In der Realität wird viel wertvoller Ertrag vorschnell verschenkt. Viele Verkäufer sind immer noch der Meinung, dass sie einen Auftrag nur dann bekommen können, wenn sie auch zu Preisverhandlungen bereit sind. Insbesondere Einkäufer und clevere Gesprächspartner nutzen dieses veraltete Handlungsmuster zu ihren Gunsten, indem sie versuchen, Verkäufer mit vermeintlichen Tiefpreisen, die die Konkurrenz angeblich gewährt, unter Druck zu setzen. In diesem Artikel erfahren Sie etwas über die psychologischen Hintergründe und worauf Sie konkret achten können, um sich nicht hereinlegen zu lassen. Es ist möglich, eine Preisverhandlung ohne Nachlässe oder Rabatte zu führen!
Schauen wir uns einmal einen Markt im Endverbraucherbereich an: Große Online-Versandhäuser wie Amazon bieten vor allem Elektrogeräte häufig zu einem niedrigeren Preis an, als es der stationäre Handel kann. Nicht selten kommt es deshalb vor, dass Kunden diese Preise im örtlichen Elektronikmarkt zur Sprache bringen und einen identischen oder besser noch einen niedrigeren Preis verlangen.
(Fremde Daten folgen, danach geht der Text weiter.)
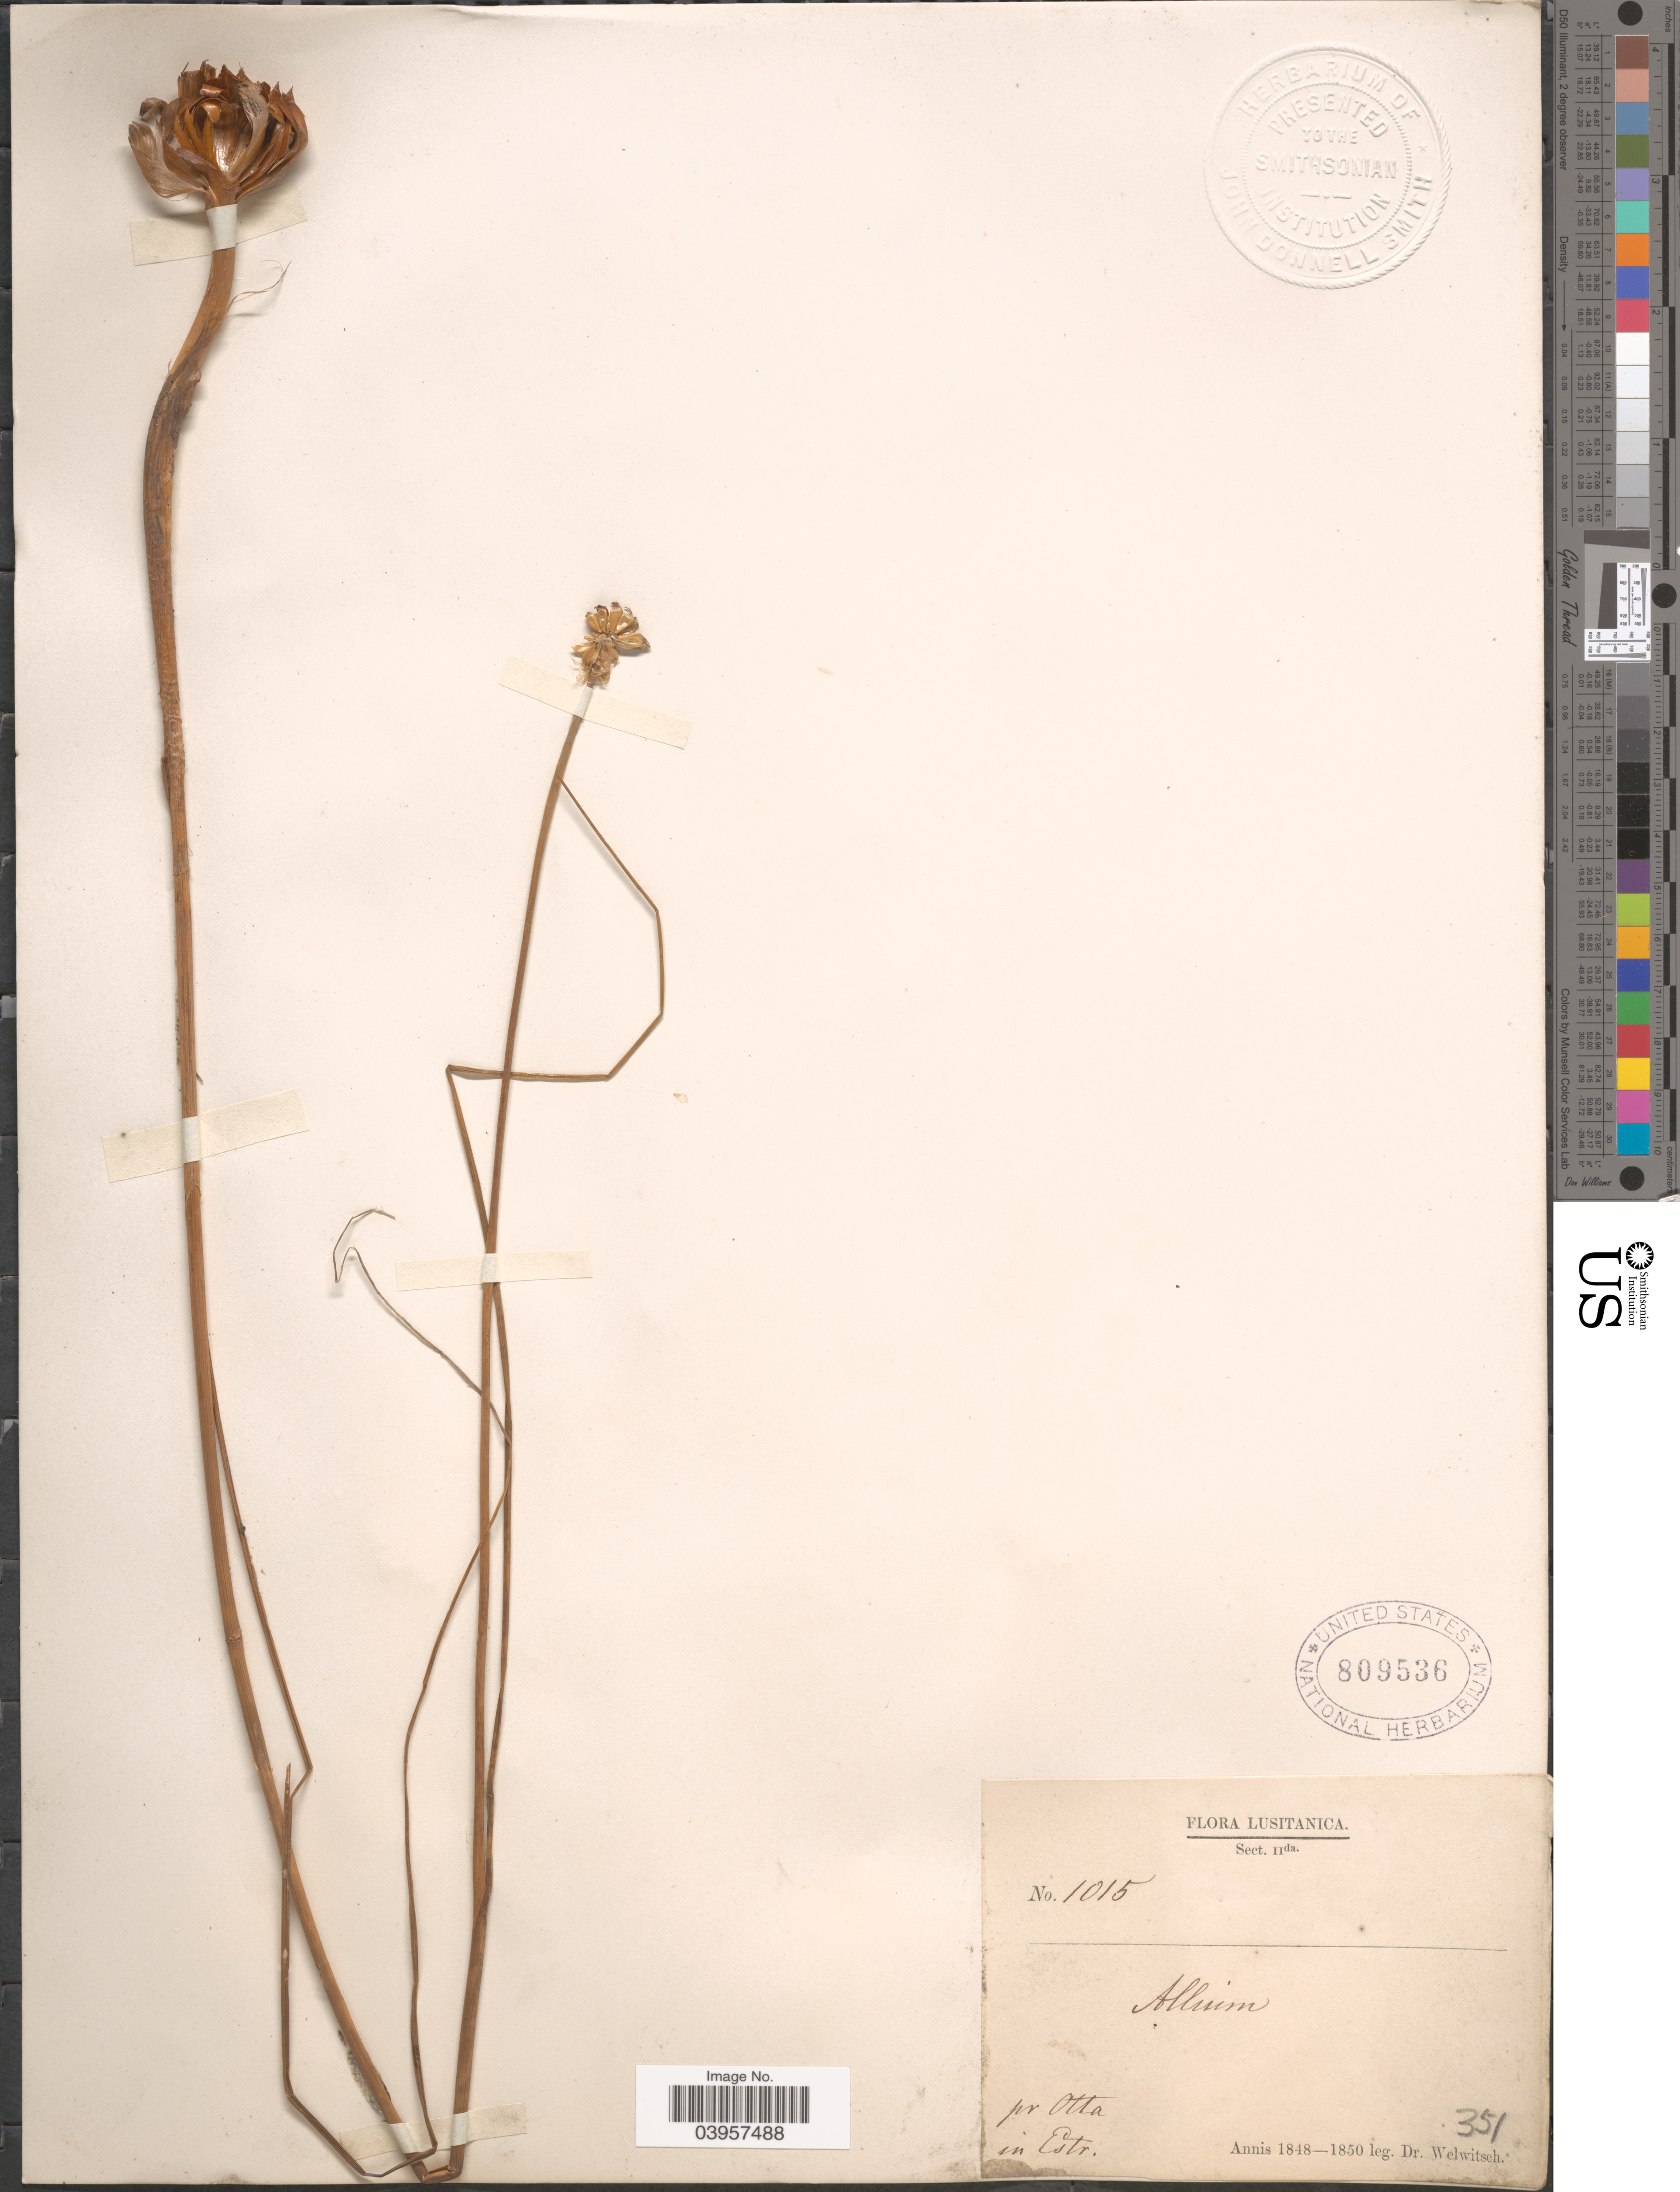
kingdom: Plantae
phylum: Tracheophyta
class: Liliopsida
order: Asparagales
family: Amaryllidaceae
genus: Allium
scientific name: Allium sp.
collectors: -. Welwitsch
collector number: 1015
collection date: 1848/1850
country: Portugal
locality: Lusitanica. Pr Otta in Estr.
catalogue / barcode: US 809536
Anfangs versuchten viele Händler noch, mit den Kampfpreisen des Internets mitzuhalten oder diese sogar zu unterbieten. Dieser Trend ist auch heute noch in einigen Märkten zu beobachten, wenngleich er doch nachgelassen hat, denn dem Endverbraucher ist mittlerweile wieder etwas anderes wichtiger geworden: Eine kompetente Beratung, ein ausgezeichneter Service und eine sofortige Verfügbarkeit seiner Ware. Für diese Vorteile gegenüber dem Onlinehandel ist ein Großteil der Kunden bereit, die Differenz zwischen den Online- und Offline-Preisen zu zahlen. Um dem Kunden einen Mehrwert bieten zu können, haben viele stationäre Händler sich in den letzten Jahren verstärkt auf genau diese Vorteile konzentriert. Aus diesem Grund lassen sich große Einzelhändler kaum noch auf eine Preisverhandlung ein – und das ist auch richtig so!
Wenn man nicht verhandeln will, fliegt man raus!
Vermutlich denken Sie jetzt, dass es in vielen Industrien einfach zum Brauchtum gehört, jedes Angebot zu verhandeln. Als Anbieter kann man sich nicht dagegen wehren, sonst fliegt man in hohem Bogen raus. Preisverhandlungen sind Pflicht! Aber stimmt das wirklich?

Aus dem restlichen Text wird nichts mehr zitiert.